Когда старик говорил, сигарета во рту подпрыгивала вверх.
— Вы в этом районе живете?
Старик махнул сухопарой рукой в сторону Сен-Лорана.
— Могу я кое о чем спросить?
Он закинул ногу на ногу и кивнул.
Я протянула ему фотографию:
— Вы когда-нибудь видели этого человека?
Взяв фотографию левой рукой и прикрыв ее от солнца правой, старик отдалил ее от себя на максимальное расстояние и принялся разглядывать. Перед его глазами плавало облако сигаретного дыма. Я перевела взгляд на кошку с рыжими пятнами, что выскользнула из-за его стула, прошла вдоль здания и исчезла за углом. Старик смотрел на фотографию так долго, что я уже подумала: он заснул.
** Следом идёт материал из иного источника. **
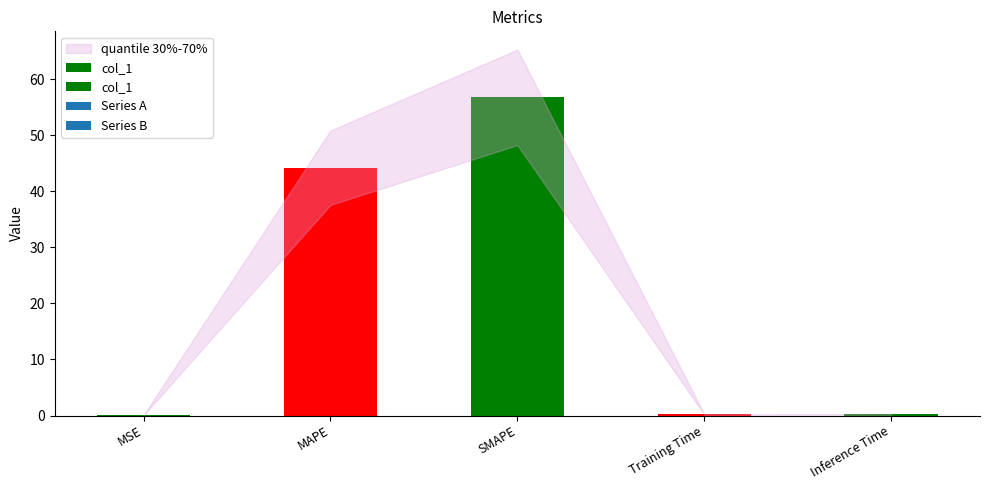

What is the difference between the values at SMAPE and Training Time?

56.6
Со второго стула с приглушенным ворчанием поднялся другой чудак. По-видимому, его кожа когда-то была светлой, но сейчас выглядела так, будто ее обладатель просидел на этом месте сто двадцать лет кряду. Поправив сначала подтяжки, потом ремень, удерживавшие рабочие штаны, он шаркающей походкой приблизился к нам, склонился к плечу сидящего старика, прищурил глаза и тоже уставился на фотографию. Наконец беззубый вернул мне фото:
— Родная мамаша этого парня не узнала бы его, покажи ей эту дерьмовую картинку.
Второй чудак оказался более сговорчивым.
— Этот человек живет где-то там, — сказал он, указывая пожелтевшим пальцем на убогий многоквартирный дом из кирпича.
Вероятно, у него тоже не было одного или нескольких зубов: челюсть, когда он говорил, почти касалась носа. Я с трудом разобрала слова. Чтобы удостовериться, что я все правильно поняла, я указала на фотографию, потом на дом. Чудак кивнул.
— Часто вы его видите?
— Мм…
Он вскинул брови, приподнял плечи, выпятил нижнюю губу и сделал жест руками, означающий «можно сказать, что часто»: повернул ладони вверх, потом вниз, потом опять вверх.
Второй чудак покачал головой и с отвращением фыркнул.
Я махнула Шарбонно и Клоделю, подзывая их, и, когда они приблизились, рассказала, что смогла выяснить. Клодель посмотрел на меня так, будто я назойливо жужжащая оса, внешний раздражитель, с которым остается только смириться. Я с вызовом взглянула ему прямо в глаза. Опросить чудаков должны были они с Шарбонно, он не мог не сознавать этого.
Шарбонно без слов повернулся к парочке и заговорил. Мы с Клоделем слушали, не вмешиваясь. Тот человек, что был в подтяжках, тараторил так быстро и так непонятно — растягивая гласные и глотая окончания слов, — что я практически не понимала смысла фраз и внимательно следила за его гораздо более информативными жестами. Он утверждал, что парень с фотографии живет в конце квартала. Старик с варикозными венами на ногах возражал ему.
В конце концов Клодель повернулся к нам и указал подбородком в сторону машины. Мы зашагали к ней, пересекая дорогу. Я ясно ощущала на себе задней частью шеи жгучие взгляды двух пар слезящихся глаз.